> _Passage_:
= Beginning of Section =

North America Equity House: JP Morgan

IFR Awards 2023
5 min read
Anthony Hughes

Diving for treasure

For demonstrating the breadth and consistency of its ECM platform, leading a partial recovery in the US IPO market and executing the most follow-on stock sales, JP Morgan is IFR’s North America Equity House of the Year.

Equity capital markets comes second nature to JP Morgan, aided by its nearly US$4trn balance sheet and the lending relationships that ensure the bank often gets a front-row seat when corporate clients need equity.

But the US banking titan brought more to the table in 2023 than its ultra-deep pockets, applying its well-honed execution skills to grab the number one spot for US-listed IPOs and maintain its leadership position in equity issuance across key sectors.

= End of Section =

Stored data
= Beginning of Section =

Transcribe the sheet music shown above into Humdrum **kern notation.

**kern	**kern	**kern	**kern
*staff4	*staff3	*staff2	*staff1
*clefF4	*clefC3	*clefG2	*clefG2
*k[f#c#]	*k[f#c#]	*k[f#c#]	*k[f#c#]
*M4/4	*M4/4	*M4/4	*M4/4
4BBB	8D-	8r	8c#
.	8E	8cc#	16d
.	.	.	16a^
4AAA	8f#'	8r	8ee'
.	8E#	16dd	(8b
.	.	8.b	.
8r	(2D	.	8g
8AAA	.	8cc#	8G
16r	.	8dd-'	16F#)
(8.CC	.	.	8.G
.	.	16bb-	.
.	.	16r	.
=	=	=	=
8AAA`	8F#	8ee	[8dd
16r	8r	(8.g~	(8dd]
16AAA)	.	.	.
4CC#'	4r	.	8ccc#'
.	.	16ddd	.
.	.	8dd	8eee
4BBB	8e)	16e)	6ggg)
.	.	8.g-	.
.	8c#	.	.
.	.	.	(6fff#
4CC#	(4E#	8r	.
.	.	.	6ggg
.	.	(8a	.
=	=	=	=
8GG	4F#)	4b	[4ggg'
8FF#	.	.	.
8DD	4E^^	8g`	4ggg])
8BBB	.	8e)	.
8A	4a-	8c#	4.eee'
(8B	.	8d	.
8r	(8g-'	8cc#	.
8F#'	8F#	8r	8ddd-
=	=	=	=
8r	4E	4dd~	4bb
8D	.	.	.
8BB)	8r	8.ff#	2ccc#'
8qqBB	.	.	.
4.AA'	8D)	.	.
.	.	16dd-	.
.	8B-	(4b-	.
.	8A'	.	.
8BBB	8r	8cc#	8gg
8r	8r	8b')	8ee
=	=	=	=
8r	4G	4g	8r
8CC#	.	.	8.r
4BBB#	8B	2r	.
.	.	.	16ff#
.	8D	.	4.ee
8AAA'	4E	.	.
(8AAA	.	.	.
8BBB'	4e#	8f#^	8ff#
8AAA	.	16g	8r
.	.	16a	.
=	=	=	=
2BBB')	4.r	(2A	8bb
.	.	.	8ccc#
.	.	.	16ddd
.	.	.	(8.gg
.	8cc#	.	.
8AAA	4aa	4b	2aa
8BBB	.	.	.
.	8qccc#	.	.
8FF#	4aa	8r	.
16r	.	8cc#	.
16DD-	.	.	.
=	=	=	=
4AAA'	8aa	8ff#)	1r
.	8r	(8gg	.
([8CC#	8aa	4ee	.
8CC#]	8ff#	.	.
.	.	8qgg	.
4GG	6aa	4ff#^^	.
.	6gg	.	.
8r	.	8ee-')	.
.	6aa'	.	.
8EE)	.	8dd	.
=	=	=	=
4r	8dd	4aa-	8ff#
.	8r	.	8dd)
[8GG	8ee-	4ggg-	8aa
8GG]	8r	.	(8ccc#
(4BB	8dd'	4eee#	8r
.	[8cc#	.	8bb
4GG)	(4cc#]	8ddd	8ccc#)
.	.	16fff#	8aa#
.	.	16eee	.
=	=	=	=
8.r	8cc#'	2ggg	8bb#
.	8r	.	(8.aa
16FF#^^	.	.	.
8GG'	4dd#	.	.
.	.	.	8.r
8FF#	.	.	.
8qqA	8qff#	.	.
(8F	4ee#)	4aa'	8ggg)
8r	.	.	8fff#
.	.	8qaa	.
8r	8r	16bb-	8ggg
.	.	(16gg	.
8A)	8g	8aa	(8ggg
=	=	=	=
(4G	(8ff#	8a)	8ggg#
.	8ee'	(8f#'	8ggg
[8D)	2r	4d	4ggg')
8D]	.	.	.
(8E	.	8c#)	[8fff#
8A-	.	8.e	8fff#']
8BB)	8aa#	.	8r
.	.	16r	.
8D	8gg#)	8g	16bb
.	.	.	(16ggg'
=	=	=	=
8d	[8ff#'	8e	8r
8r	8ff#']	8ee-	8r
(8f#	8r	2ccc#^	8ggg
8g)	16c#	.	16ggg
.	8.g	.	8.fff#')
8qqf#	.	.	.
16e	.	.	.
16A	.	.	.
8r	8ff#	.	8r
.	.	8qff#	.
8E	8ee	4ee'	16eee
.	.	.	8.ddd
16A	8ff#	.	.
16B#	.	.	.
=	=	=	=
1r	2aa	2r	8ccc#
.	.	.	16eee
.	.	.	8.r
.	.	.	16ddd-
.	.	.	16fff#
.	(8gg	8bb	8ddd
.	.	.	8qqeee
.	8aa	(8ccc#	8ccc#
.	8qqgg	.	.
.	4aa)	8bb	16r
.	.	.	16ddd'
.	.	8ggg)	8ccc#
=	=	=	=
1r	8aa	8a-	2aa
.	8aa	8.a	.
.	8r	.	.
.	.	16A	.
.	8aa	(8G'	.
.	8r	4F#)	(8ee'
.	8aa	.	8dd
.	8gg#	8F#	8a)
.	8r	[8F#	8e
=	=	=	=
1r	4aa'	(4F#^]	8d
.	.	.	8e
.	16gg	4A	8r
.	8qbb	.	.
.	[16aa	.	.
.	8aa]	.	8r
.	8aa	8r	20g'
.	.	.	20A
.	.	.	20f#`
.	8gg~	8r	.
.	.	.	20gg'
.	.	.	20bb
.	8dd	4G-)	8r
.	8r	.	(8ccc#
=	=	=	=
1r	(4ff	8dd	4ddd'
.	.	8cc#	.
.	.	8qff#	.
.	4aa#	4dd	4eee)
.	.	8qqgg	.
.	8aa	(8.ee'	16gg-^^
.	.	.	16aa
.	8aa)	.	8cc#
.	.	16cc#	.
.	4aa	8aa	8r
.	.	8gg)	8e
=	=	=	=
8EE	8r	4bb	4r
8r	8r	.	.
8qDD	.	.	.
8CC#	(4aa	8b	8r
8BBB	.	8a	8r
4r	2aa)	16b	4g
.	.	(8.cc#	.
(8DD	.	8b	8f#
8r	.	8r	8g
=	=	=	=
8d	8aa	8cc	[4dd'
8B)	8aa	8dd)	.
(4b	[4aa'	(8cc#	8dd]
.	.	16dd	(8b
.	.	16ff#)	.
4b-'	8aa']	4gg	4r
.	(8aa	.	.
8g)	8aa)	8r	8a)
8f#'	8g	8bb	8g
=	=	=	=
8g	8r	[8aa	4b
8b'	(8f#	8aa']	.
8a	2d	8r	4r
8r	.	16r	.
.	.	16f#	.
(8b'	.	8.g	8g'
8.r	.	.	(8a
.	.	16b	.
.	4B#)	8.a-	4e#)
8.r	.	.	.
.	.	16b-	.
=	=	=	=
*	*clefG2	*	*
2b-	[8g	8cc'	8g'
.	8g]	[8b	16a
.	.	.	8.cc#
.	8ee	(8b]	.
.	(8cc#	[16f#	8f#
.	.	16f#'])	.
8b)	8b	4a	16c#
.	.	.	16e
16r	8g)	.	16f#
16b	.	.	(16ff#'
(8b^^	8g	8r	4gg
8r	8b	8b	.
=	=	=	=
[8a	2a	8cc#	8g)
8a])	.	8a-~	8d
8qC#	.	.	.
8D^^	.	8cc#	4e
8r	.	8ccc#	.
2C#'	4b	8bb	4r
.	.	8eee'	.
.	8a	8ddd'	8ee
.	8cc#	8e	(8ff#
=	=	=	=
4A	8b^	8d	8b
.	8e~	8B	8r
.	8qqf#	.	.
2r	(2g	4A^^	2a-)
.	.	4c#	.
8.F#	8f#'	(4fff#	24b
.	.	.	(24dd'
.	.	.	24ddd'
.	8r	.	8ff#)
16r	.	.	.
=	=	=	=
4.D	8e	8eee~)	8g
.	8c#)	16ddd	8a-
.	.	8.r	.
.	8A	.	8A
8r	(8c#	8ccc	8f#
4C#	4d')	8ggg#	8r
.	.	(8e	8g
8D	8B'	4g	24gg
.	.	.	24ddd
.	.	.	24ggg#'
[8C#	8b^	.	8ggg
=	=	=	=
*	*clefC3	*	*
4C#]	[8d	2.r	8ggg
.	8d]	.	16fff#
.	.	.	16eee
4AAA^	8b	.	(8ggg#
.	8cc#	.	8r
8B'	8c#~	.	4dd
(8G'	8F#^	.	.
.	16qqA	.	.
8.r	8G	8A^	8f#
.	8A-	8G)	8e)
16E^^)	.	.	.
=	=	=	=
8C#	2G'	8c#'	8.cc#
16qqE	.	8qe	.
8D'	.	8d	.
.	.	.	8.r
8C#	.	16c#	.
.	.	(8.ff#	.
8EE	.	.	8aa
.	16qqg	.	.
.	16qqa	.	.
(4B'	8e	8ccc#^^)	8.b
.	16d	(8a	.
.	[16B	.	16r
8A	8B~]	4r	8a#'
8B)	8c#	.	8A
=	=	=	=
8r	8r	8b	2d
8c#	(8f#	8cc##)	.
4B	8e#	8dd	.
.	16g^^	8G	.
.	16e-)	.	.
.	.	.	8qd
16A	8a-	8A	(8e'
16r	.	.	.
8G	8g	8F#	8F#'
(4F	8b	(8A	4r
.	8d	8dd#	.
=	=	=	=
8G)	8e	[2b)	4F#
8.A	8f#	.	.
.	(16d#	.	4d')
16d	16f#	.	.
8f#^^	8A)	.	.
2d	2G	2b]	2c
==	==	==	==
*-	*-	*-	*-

= End of Section =

> _Exercise 1_: In the JP Morgan award article, what is the approximate size of JP Morgan's balance sheet?
> _Exercise 2_: Please write the next part of the JP Morgan award article, continuing from its last sentence.
The stored entries are separate material from the article.

> _Response 1_: Nearly US$4trn.

> _Response 2_:
JP Morgan was the only bank to carve out an active/top-tier bookrunner role on each of the five largest IPOs of the year – the debuts of chip designer Arm Holdings (proceeds of US$5.2bn in September), consumer health products company Kenvue (US$4.4bn in May), sandal maker Birkenstock (US$1.48bn in October), solar equipment maker Nextracker (US$734.2m in February) and grocery delivery firm Instacart (US$660m in September).

The bank was not just in it for the ride, though, and played the coveted stabilisation role on Arm, Kenvue and Nextracker and collected the most fees on these trophy deals.

In yet another year that bore out the bank’s resilience, the backdrop for syndicate desks was a tricky one with interest rate rises followed in the final months of the year by second-guessing when the US Federal Reserve might turn dovish. The long hangover of losses from 2021’s IPO splurge and a window-driven market also required careful attention to timing and deal structures.

JP Morgan was central to much of the nuanced decision-making around those issues.

“Investors had real alternatives in terms of capital allocation given the rate environment and continued volatility in growth equities,” said Lorenzo Soler, JP Morgan’s global head of equity syndicate. “We saw IPO volumes that remained muted but improved year over year, as well as increased secondary and convertible activity.”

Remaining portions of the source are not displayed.